» **TASK GOAL**:
Reproduce the records below word for word, keeping every line and character unchanged.

[Dataset excerpts]

== == ==

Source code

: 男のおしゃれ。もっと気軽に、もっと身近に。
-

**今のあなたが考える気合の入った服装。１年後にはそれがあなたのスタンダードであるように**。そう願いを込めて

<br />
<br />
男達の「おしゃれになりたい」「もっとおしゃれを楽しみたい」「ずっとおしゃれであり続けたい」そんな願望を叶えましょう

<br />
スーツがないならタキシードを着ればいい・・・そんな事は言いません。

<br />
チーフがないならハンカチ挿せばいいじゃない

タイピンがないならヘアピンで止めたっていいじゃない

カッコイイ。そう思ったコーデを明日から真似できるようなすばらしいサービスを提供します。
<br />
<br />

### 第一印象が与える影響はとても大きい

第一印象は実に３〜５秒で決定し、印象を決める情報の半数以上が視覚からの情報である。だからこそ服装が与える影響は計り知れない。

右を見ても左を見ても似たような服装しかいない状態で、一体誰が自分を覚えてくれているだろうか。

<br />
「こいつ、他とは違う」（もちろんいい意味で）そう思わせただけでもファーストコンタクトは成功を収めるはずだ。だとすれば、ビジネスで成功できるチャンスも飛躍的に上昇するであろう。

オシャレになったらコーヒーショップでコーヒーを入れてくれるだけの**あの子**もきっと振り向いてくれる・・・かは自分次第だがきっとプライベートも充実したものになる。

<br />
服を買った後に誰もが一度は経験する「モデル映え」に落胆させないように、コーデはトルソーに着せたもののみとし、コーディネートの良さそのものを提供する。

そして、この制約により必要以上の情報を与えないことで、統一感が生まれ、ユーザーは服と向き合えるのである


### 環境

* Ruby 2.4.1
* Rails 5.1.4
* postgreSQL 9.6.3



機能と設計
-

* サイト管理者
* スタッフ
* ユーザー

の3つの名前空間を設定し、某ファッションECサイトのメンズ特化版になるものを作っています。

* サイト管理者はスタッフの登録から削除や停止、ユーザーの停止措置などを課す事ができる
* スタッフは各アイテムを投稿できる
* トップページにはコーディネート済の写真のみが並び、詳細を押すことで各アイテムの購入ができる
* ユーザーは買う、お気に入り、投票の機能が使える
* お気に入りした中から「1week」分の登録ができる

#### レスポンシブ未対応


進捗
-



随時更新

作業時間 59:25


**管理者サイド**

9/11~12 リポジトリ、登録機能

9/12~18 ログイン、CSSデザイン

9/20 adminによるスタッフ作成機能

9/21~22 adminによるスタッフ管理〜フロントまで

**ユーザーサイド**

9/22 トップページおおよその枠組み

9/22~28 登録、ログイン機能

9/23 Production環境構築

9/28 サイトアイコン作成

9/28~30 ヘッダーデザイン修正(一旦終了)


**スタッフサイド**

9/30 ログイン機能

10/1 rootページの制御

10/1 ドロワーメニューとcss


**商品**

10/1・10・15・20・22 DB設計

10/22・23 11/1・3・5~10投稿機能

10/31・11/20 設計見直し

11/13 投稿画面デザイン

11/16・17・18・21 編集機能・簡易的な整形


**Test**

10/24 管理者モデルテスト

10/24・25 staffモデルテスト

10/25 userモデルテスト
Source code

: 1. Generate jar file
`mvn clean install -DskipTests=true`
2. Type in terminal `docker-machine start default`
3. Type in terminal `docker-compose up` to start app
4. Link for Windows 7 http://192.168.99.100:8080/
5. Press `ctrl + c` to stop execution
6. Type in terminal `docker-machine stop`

== == ==

» **TASK RESPONSE**:
Source code

: 男のおしゃれ。もっと気軽に、もっと身近に。
-

**今のあなたが考える気合の入った服装。１年後にはそれがあなたのスタンダードであるように**。そう願いを込めて

<br />
<br />
男達の「おしゃれになりたい」「もっとおしゃれを楽しみたい」「ずっとおしゃれであり続けたい」そんな願望を叶えましょう

<br />
スーツがないならタキシードを着ればいい・・・そんな事は言いません。

<br />
チーフがないならハンカチ挿せばいいじゃない

タイピンがないならヘアピンで止めたっていいじゃない

カッコイイ。そう思ったコーデを明日から真似できるようなすばらしいサービスを提供します。
<br />
<br />

### 第一印象が与える影響はとても大きい

第一印象は実に３〜５秒で決定し、印象を決める情報の半数以上が視覚からの情報である。だからこそ服装が与える影響は計り知れない。

右を見ても左を見ても似たような服装しかいない状態で、一体誰が自分を覚えてくれているだろうか。

<br />
「こいつ、他とは違う」（もちろんいい意味で）そう思わせただけでもファーストコンタクトは成功を収めるはずだ。だとすれば、ビジネスで成功できるチャンスも飛躍的に上昇するであろう。

オシャレになったらコーヒーショップでコーヒーを入れてくれるだけの**あの子**もきっと振り向いてくれる・・・かは自分次第だがきっとプライベートも充実したものになる。

<br />
服を買った後に誰もが一度は経験する「モデル映え」に落胆させないように、コーデはトルソーに着せたもののみとし、コーディネートの良さそのものを提供する。

そして、この制約により必要以上の情報を与えないことで、統一感が生まれ、ユーザーは服と向き合えるのである


### 環境

* Ruby 2.4.1
* Rails 5.1.4
* postgreSQL 9.6.3



機能と設計
-

* サイト管理者
* スタッフ
* ユーザー

の3つの名前空間を設定し、某ファッションECサイトのメンズ特化版になるものを作っています。

* サイト管理者はスタッフの登録から削除や停止、ユーザーの停止措置などを課す事ができる
* スタッフは各アイテムを投稿できる
* トップページにはコーディネート済の写真のみが並び、詳細を押すことで各アイテムの購入ができる
* ユーザーは買う、お気に入り、投票の機能が使える
* お気に入りした中から「1week」分の登録ができる

#### レスポンシブ未対応


進捗
-



随時更新

作業時間 59:25


**管理者サイド**

9/11~12 リポジトリ、登録機能

9/12~18 ログイン、CSSデザイン

9/20 adminによるスタッフ作成機能

9/21~22 adminによるスタッフ管理〜フロントまで

**ユーザーサイド**

9/22 トップページおおよその枠組み

9/22~28 登録、ログイン機能

9/23 Production環境構築

9/28 サイトアイコン作成

9/28~30 ヘッダーデザイン修正(一旦終了)


**スタッフサイド**

9/30 ログイン機能

10/1 rootページの制御

10/1 ドロワーメニューとcss


**商品**

10/1・10・15・20・22 DB設計

10/22・23 11/1・3・5~10投稿機能

10/31・11/20 設計見直し

11/13 投稿画面デザイン

11/16・17・18・21 編集機能・簡易的な整形


**Test**

10/24 管理者モデルテスト

10/24・25 staffモデルテスト

10/25 userモデルテスト
Source code

: 1. Generate jar file
`mvn clean install -DskipTests=true`
2. Type in terminal `docker-machine start default`
3. Type in terminal `docker-compose up` to start app
4. Link for Windows 7 http://192.168.99.100:8080/
5. Press `ctrl + c` to stop execution
6. Type in terminal `docker-machine stop`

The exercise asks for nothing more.